You have to learn Terraform. If your org is cool and allows you to manage your own domain resources via Terraform, you still need to learn a new language, Hashicorp Configuration Language (HCL). Again, globally and over time, this is great, but in the short term, it’s kind of annoying. For that matter, depending on what you were using before, you may have to learn git. Pulumi, a series C startup, is making progress on this front, allowing engineers to write infrastructure specs in almost any language, but has some ground to make up if it wants to compete directly with Terraform.
Fear not the blade
When I PM’d our search functionality at Prefect, which was just before AI-coding tools really took off, we had a pretty typical eng team set up to make it happen: one backend engineer, one front-end engineer, and a platform team member who wasn’t exactly in the squad, but was our go-to for infrastructure-related requests. Early on, we identified the need to spin up some search infrastructure and let our platform guy know. Then, for a month or so, we built the feature while he worked on setting up Elasticsearch with about 20% of his time. After all, the application code was the slowest-moving part of this process; he had a few weeks before he really had to care.
AI is changing the role of infrastructure, platform teams, and Terraform in the workplace. If we built this same feature today, the front end and back end would be done in a matter of days, if not hours, and the bottleneck would move to the infra team. This is happening in every company that’s seriously adopting AI programming tools.

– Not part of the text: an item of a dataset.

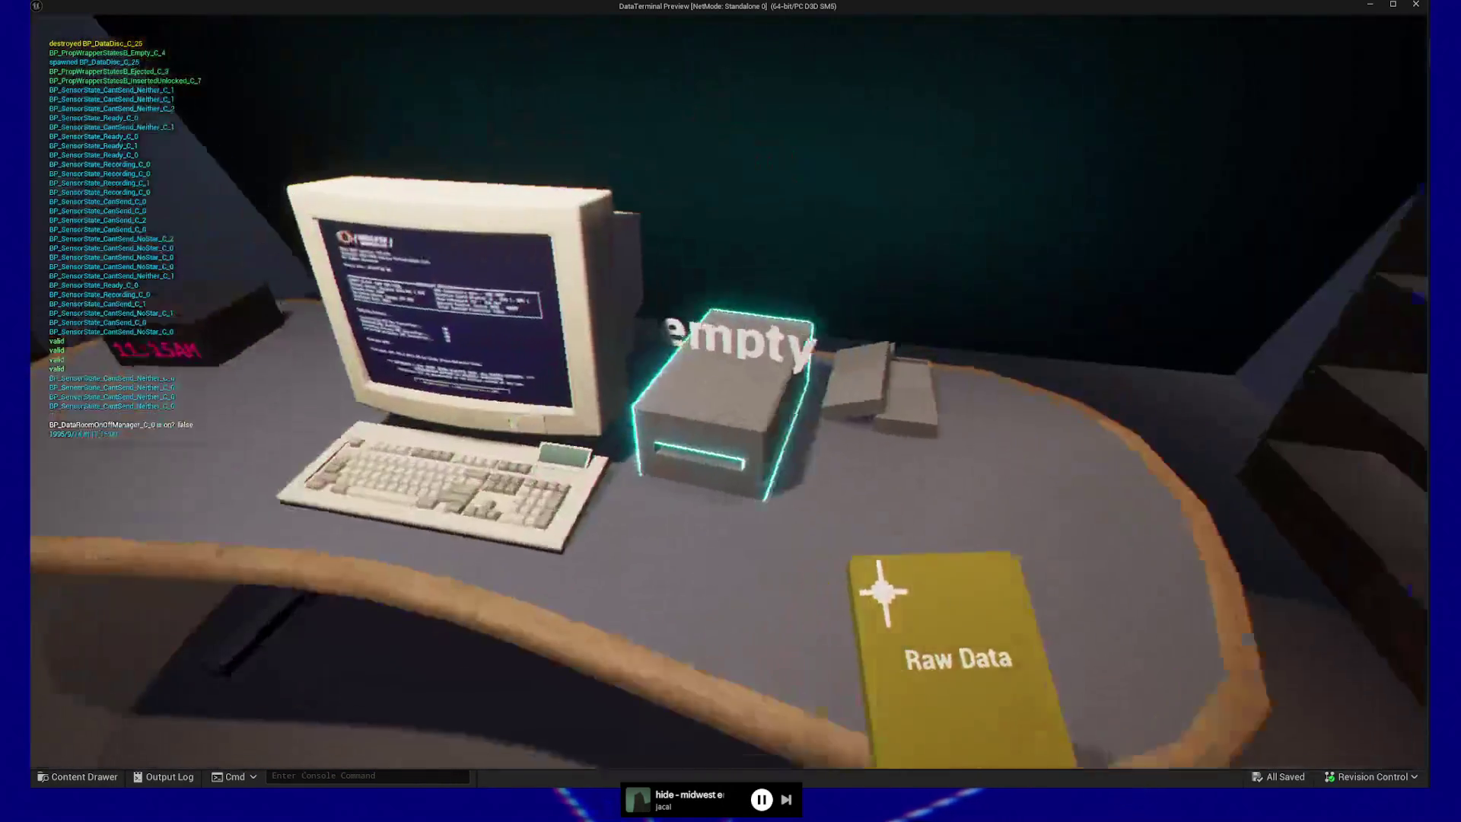
left_click(729, 392)
left_click(729, 392)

I see a few ways this could play out in the near future.
Hire more platform engineers. This is the default answer when certain capabilities become a bottleneck. It tracks to me that infra is theorized to be one of the last four jobs.
Let the AI write Terraform. This would close the productivity gap, and after all, it's just code, right? This will probably happen to some extent, but it's also dangerous (did you know that the blade is sharp??). If platform teams do this, it will need to come with appropriate guardrails and review steps.
Further job collapse (or, the democratization of DevOps). We’ve already seen AI collapse the product manager and engineer jobs into one. Product managers in title are increasingly expected to be able to vibe code MVPs and contribute to codebases directly, and engineers are expected to prompt LLMs into Product Requirement Documents. I think we’ll continue to see LLMs enabling sharp engineers to annex the territory of their former neighbors. With this evolution, engineers will not only be responsible for their application code, but also for the infrastructure and associated .tf code. Platform teams will shift to a higher-level strategic and enabling role, rather than authoring all the .tf code directly.
As AI floods production with more code than we ever thought possible, a strong foundation is more important than ever. DevOps is still scary. It was scary before Terraform, and it’ll be scary as long as infrastructure slips cut deep. But now, we have governance that helps us avoid the worst of the nightmares of yore.